• TEXT SECTION

==============================


    I’ll be aiming for about 3-4 GB of ram on this next machine I’m not sure but I think the motherboard has something to do with what kind of ram you can use.
    When I was looking around on the internet, and I pulled up the following motherboard… http://www.amazon.com/gp/product/B000FVNWRC/ref=cm_cr_pr_product_top/105-0613024-9501227 which looks promising, but I don’t really know.

    I’ve got a Radieon 9600 XT graphics card, and I don’t know weather I need a new one or not yet, also I’d like to have a big hard drive, because I intend to duel boot different operating systems on this computer.
    I also like to play games. :D
  2. BoredOutOfMyMind

    BoredOutOfMyMind Picabo, ICU

    TigerDirect has a good howto build a system.

    Tiger is an Amazon partner.
    They have barebones kits that are deals on their site as well as components.

==============================

• EXTRACTED MATERIAL

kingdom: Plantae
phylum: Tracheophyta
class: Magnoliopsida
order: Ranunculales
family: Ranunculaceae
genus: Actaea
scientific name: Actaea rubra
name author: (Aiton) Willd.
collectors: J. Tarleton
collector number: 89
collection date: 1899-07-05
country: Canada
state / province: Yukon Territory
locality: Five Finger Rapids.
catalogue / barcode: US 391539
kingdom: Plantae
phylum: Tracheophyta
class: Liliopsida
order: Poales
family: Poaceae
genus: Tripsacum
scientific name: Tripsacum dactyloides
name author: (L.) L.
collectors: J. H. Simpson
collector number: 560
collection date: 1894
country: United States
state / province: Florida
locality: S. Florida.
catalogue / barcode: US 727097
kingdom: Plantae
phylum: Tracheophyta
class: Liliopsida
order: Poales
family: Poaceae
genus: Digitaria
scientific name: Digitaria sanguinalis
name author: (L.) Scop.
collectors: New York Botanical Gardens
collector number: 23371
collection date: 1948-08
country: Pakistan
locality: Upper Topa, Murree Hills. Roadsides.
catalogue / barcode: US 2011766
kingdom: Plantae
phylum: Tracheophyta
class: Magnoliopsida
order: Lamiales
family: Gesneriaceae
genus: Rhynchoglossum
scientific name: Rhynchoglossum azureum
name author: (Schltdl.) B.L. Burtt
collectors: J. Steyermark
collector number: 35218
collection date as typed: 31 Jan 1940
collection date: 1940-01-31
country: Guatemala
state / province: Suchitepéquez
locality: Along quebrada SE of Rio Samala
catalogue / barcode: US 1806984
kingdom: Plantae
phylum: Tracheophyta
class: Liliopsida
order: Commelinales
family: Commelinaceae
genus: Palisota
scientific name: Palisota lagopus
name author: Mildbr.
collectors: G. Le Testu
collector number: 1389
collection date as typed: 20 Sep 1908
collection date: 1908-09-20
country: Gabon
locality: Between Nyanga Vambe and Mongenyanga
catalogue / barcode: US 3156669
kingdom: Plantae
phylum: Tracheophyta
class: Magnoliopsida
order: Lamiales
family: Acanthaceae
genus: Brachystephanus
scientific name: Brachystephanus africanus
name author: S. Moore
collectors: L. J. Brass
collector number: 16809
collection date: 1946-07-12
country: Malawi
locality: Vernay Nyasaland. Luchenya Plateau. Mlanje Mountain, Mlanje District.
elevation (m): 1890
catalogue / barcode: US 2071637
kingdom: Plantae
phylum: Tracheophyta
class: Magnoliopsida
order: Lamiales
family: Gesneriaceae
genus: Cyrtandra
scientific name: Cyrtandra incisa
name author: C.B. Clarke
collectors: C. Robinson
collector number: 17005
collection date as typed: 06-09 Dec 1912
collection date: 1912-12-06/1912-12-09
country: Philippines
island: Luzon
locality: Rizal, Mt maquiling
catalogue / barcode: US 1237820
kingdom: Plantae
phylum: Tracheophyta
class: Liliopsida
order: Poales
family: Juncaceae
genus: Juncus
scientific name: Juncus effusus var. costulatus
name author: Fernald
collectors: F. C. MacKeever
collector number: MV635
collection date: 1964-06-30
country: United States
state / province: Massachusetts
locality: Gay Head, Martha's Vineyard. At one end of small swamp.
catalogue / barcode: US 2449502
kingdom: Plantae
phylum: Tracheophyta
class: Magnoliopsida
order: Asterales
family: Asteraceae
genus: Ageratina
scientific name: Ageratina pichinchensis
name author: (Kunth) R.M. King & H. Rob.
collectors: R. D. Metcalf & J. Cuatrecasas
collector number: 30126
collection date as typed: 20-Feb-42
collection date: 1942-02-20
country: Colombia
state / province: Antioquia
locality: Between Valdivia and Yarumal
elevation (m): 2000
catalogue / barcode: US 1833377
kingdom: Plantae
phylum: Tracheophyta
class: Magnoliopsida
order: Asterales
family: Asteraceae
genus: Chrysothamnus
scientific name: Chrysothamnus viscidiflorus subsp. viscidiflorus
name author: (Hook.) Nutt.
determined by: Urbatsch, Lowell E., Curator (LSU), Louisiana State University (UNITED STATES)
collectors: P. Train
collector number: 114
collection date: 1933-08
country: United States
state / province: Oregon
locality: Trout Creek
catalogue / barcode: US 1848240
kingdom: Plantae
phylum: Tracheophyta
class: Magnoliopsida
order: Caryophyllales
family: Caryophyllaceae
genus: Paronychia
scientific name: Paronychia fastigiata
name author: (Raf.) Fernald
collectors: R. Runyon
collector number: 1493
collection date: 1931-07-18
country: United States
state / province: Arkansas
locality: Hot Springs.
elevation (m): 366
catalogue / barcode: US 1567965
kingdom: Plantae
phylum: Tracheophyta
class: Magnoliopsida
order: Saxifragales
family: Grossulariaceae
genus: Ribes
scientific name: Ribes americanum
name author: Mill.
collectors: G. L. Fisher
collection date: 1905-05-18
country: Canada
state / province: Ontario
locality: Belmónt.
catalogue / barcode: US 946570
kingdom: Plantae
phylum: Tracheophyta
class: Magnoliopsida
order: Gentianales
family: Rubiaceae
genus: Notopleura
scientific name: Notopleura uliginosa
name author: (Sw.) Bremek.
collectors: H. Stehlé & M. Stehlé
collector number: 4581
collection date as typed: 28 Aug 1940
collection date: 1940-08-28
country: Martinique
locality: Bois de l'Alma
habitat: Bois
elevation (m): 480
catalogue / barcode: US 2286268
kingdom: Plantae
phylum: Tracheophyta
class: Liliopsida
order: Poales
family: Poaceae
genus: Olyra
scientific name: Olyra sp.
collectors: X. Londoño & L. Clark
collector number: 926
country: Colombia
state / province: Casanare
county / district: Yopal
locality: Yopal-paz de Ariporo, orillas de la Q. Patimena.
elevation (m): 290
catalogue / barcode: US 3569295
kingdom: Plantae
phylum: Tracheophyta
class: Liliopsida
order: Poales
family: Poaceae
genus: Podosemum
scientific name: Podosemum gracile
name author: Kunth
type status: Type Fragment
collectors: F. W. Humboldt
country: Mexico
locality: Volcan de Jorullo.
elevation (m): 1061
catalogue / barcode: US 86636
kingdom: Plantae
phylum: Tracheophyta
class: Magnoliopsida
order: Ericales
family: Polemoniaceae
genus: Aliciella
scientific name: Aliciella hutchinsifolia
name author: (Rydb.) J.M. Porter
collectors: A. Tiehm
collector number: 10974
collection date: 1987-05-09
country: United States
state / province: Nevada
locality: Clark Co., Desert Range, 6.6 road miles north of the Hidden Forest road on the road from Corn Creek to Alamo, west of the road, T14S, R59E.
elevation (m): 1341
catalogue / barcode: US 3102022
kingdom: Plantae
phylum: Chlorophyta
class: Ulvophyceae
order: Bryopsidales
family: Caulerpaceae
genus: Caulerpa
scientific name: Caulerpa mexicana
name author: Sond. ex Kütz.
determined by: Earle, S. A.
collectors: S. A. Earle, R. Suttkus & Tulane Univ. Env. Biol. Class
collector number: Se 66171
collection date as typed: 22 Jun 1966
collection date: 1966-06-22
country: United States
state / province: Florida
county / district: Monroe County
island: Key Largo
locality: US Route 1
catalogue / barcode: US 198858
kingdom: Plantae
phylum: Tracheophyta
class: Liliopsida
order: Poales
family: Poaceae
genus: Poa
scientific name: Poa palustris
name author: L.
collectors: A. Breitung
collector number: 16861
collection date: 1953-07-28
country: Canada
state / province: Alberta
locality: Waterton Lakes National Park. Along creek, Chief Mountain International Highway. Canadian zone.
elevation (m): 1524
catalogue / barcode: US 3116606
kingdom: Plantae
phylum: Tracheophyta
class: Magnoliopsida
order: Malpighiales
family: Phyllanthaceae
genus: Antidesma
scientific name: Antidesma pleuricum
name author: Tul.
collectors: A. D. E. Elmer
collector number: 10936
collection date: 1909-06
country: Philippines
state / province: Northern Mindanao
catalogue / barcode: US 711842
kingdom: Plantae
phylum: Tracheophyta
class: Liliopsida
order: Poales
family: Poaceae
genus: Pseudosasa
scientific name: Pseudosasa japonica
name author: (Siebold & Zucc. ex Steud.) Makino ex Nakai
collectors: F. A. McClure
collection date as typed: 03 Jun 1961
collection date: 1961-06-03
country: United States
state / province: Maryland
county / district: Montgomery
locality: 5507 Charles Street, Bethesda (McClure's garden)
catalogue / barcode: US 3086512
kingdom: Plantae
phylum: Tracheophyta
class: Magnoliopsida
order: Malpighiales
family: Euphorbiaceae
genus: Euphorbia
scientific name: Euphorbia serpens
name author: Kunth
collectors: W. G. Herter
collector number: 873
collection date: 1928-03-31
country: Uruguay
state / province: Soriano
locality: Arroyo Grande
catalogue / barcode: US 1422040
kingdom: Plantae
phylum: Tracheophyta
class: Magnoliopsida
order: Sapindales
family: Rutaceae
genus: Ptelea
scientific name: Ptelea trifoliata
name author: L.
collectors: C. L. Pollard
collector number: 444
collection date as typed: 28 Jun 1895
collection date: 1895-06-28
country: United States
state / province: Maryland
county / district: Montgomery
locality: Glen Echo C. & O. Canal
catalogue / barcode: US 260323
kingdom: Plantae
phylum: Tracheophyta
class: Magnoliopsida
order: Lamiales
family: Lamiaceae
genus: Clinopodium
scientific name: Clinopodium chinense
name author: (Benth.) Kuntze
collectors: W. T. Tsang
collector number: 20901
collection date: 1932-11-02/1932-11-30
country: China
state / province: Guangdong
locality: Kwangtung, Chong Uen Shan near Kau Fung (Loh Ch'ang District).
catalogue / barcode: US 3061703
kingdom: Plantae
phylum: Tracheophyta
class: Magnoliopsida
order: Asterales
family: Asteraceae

==============================

• ACTION ITEM
Quote the forum thread about building a computer word for word, starting with "I’ll be aiming" and going on through "don’t really know.".

• ANSWER FOR THIS EXERCISE
I’ll be aiming for about 3-4 GB of ram on this next machine I’m not sure but I think the motherboard has something to do with what kind of ram you can use.
    When I was looking around on the internet, and I pulled up the following motherboard… http://www.amazon.com/gp/product/B000FVNWRC/ref=cm_cr_pr_product_top/105-0613024-9501227 which looks promising, but I don’t really know.